I can confirm this fixes #44541

@simonchrz This two additonal test cases cover the cookie_secure auto behaviour:

            'set_cookiesecure_auto_by_symfony_false_by_php' => [
                'phpSessionOptions' => ['secure' => false],
                'sessionOptions' => ['cookie_path' => '/test/', 'cookie_httponly' => 'auto', 'cookie_secure' => 'auto', 'cookie_samesite' => Cookie::SAMESITE_LAX],
                'expectedSessionOptions' => ['cookie_path' => '/test/', 'cookie_domain' => '', 'cookie_secure' => false, 'cookie_httponly' => true, 'cookie_samesite' => Cookie::SAMESITE_LAX],
            ],
            'set_cookiesecure_auto_by_symfony_true_by_php' => [
                'phpSessionOptions' => ['secure' => true],
                'sessionOptions' => ['cookie_path' => '/test/', 'cookie_httponly' => 'auto', 'cookie_secure' => 'auto', 'cookie_samesite' => Cookie::SAMESITE_LAX],
                'expectedSessionOptions' => ['cookie_path' => '/test/', 'cookie_domain' => '', 'cookie_secure' => true, 'cookie_httponly' => true, 'cookie_samesite' => Cookie::SAMESITE_LAX],
            ],

@alexander-schranz thanks for the hint == i've just added them to the provider

Why isn't 5.3 affected?

issue comes from refactoring on #41390 which isn't backmerged to 5.3 for some reason...
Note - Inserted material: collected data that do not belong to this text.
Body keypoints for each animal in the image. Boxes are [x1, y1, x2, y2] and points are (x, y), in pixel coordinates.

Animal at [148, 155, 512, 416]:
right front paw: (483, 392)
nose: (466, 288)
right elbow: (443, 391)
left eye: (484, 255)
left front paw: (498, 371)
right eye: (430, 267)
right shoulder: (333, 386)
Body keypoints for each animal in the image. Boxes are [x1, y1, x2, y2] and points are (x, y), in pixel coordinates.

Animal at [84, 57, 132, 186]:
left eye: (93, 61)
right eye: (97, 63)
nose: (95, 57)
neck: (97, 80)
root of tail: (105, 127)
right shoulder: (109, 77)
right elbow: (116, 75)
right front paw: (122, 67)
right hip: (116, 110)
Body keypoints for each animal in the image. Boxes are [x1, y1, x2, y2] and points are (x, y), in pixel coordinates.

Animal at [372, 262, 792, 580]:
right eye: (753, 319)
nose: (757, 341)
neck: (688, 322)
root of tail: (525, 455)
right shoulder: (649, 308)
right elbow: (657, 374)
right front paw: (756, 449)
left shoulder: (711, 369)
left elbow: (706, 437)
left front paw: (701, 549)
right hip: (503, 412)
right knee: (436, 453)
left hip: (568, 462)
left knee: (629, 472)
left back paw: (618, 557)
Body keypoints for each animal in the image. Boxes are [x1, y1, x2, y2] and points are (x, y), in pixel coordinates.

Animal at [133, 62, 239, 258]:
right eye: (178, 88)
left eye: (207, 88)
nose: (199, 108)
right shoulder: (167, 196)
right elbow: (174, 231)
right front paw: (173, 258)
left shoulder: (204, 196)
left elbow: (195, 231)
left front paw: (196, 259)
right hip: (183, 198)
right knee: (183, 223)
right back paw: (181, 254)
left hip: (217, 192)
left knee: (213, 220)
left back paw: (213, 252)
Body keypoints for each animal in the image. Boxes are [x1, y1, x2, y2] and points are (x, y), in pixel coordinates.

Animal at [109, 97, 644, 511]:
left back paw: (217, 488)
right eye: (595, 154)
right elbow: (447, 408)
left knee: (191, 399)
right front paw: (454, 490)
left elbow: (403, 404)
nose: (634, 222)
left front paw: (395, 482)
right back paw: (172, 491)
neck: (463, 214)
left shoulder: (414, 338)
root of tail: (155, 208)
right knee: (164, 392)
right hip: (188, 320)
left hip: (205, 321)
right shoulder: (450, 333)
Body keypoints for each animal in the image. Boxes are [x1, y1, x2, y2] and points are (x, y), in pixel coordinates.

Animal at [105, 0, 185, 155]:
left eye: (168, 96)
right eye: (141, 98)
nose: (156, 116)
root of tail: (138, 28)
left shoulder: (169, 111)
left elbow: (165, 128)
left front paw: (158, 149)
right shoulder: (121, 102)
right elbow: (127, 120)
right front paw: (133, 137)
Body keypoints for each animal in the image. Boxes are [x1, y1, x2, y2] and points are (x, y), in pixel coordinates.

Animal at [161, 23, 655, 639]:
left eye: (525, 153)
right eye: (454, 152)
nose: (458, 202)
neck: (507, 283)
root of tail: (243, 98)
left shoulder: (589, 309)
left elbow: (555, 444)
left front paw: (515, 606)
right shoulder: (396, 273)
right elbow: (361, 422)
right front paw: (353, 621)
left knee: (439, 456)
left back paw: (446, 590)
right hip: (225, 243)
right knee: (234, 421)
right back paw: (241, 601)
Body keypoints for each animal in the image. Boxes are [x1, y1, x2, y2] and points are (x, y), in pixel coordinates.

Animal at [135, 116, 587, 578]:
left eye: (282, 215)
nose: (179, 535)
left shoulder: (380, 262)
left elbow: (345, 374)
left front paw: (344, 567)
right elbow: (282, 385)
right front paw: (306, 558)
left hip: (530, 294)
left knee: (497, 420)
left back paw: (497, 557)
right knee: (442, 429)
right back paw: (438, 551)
I am on version 5.4.1 and I guess. that I am affected by the Invalid CSRF problems, I have had to put in all my options csrf_ * => false to force the operation, any idea when I can update simfony with composer to return to normality?

i guess with 5.4.2 ? ;)

I think the real question is why wasn't this problem caught on such a mature project?

🤷

@nicolas-grekas any idea how to fix thos 8.0, macos-11 test of messenger component ? they seem to have some kind of disk I/O issues ? https://github.com/symfony/symfony/runs/4569511187?check_suite_focus=true#step:9:2464

any idea how to fix thos 8.0, macos-11 test of messenger component ?

That test is not related to these changes, is it? You don't need to bother then. The macOS test suite is relatively new and we still have some flaky tests there.

Thank you @simonchrz.

@simonchrz Thank you for fixing this, great work 👍

@simonchrz Thank you for fixing this, great work 👍

a great job let's wait for the 5.4.2 release to pull the XD, I think I'll have to revert some changes.